Los diálogos incorporados a la causa son elocuentes. En uno de ellos, Garbellini le ordena dar de alta a una droguería específica en el sistema, a lo que Grant responde confirmando la acción y detallando los pasos administrativos seguidos. En otra conversación, el ahora declarante informa a su jefe sobre el estado de las llamadas «compulsas especiales», un procedimiento que, según la investigación, estaba amañado para beneficiar únicamente a cuatro empresas: Génesis S.A., Profarma S.A., New Farma S.A. y Floresta S.A.
La figura del lobista Miguel Ángel Calvete, vinculado a múltiples droguerías y a ambos exfuncionarios, también atravesó la declaración. Grant admitió que fue el propio Garbellini quien se lo presentó. Calvete aparece en los cuadernos incautados al empresario con anotaciones que refieren a llamados para consultar precios con Roger Grant.

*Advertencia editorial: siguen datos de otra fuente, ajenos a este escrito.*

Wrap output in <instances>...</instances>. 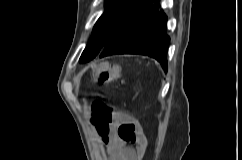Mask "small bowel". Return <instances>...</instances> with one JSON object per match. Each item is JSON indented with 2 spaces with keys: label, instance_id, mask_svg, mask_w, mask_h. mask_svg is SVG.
I'll return each mask as SVG.
<instances>
[{
  "label": "small bowel",
  "instance_id": "c3829d8e",
  "mask_svg": "<svg viewBox=\"0 0 242 160\" xmlns=\"http://www.w3.org/2000/svg\"><path fill=\"white\" fill-rule=\"evenodd\" d=\"M132 124L135 127L133 140L122 136V127ZM102 142L106 145L110 160H139L145 153L148 141L142 129L132 117L126 113H116L108 128L99 132Z\"/></svg>",
  "mask_w": 242,
  "mask_h": 160
}]
</instances>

Mientras la ronda de indagatorias avanza –con declaraciones pendientes de otros exfuncionarios y empresarios–, la defensa de Diego Spagnuolo libró una batalla paralela para descartar las grabaciones que originaron la denuncia. Su abogado presentó un peritaje encargado a una firma española que sostiene que los audios presentan cortes y características compatibles con una edición posterior. El informe incluso menciona la posible presencia de «voz sintética generada mediante inteligencia artificial» en un segmento, aunque admite que la falta de contexto completo impide una determinación final. Sin embargo, el estudio no afirma que la voz no sea de Spagnuolo, un punto crucial que debilita la estrategia de la defensa.
Cabe destacar que el fiscal Picardi, en su extenso requerimiento de indagatorias, no basó su caso exclusivamente en esos audios, sino en un voluminoso cuerpo de pruebas que incluye documentos, mensajes electrónicos recuperados –incluso de dispositivos borrados– y análisis de transferencias bancarias. La discusión sobre la validez de las escuchas se encuentra ante la Cámara Federal, pero el testimonio de Grant y la documentación acumulada parecen haber dado a la investigación una solidez que trasciende el debate sobre el origen de las grabaciones. La pesquisa avanza, y el silencio en el corazón de la ANDIS comenzó a resquebrajarse.